Point is, the biggest problem I had last Wednesday, besides writing this column, was finding the bad bulb on a dysfunctional string of Christmas tree lights. How about you? Were you hustling to get a year-end report written before Christmas break? Or wading through shoppers at Oakbrook Centre looking for that perfect something for a certain someone?

Fact is, most of us don't have to dash into a still-smoldering building by dawn's early light to see if there's someone lying lifeless in the black soot. Or, for that matter, approach a darkened automobile pulled over on the shoulder of a lonely expressway at 3 in the morning.

The News Cooperative noted that none of the other major mayoral contenders -- Gery Chico, Carol Moseley Braun, and Miguel del Valle -- support cutting pensions for existing employees.

Del Valle, who was a member of the city's pension commission, criticized Emanuel's position today, calling cuts lacking in "both conscience and creativity." He said he would be open to privatizing Midway Airport as long as an unspecified percentage of the outsourcing goes toward the pension plans.

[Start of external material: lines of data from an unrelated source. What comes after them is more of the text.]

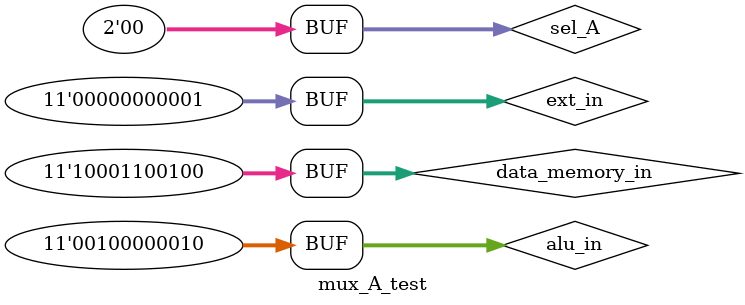
<source format=sv>
`timescale 1 ns / 10 ps

module mux_A_test#(
        parameter DATA_WIDTH = 11
    );

    logic [DATA_WIDTH - 1:0] alu_in, ext_in, data_memory_in;
    logic [1:0] sel_A;
    logic [DATA_WIDTH - 1:0] mux_A_out;

    mux_A Mux_A0( 
        .alu_in(alu_in), 
        .ext_in(ext_in), 
        .data_memory_in(data_memory_in), 
        .sel_A(sel_A), 
        .mux_A_out(mux_A_out)
    );

    initial
    begin
        ext_in = 11'b00001110001; 
        data_memory_in = 11'b00000000000; 
        alu_in = 11'b11110000010;
        sel_A = 2'b00;
        #1 sel_A = 2'b01;
        #1 sel_A = 2'b10;
        #1 alu_in = 11'b01010101010;
        #1 ext_in = 11'b00000000001;
        #1 sel_A = 2'b00;
        #1 sel_A = 2'b11;
        #1 sel_A = 2'b00;
        #1 data_memory_in = 11'b10001100100;
        #1 alu_in = 11'b00100000010;	
    end
endmodule 
</source>
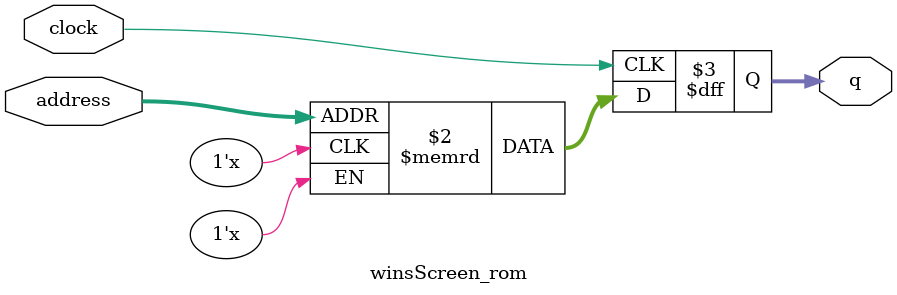
<source format=sv>
module winsScreen_rom (
	input logic clock,
	input logic [14:0] address,
	output logic [11:0] q
);

logic [11:0] memory [0:19199] /* synthesis ram_init_file = "./winsScreen/winsScreen.COE" */;

always_ff @ (posedge clock) begin
	q <= memory[address];
end

endmodule

</source>
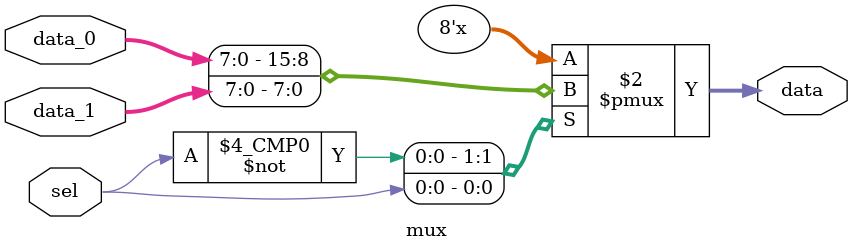
<source format=v>
module mux(
input [7:0] data_0,
input [7:0] data_1,
input sel, 
output reg[7:0] data
);

always @(*) begin 
	case (sel)
	   1'b0: begin 
	     data = data_0; 
	   end 
	   1'b1: begin 
	     data = data_1;
	   end
	endcase 
end 
endmodule 
</source>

“Tough talk against city employees may win political points in the press, but it does nothing to secure our employees’ retirements," del Valle said in a press statement. "We need to consider all our options before cutting essential obligations to workers.”

Lindall, from AFSCME, reiterated that the unfunded pension liabilities are debts. "It can’t be wished away or redefined out of existence. And like any other debt, the longer one waits to pay, the more costly it becomes. The city must have a plan to pay it off," he wrote.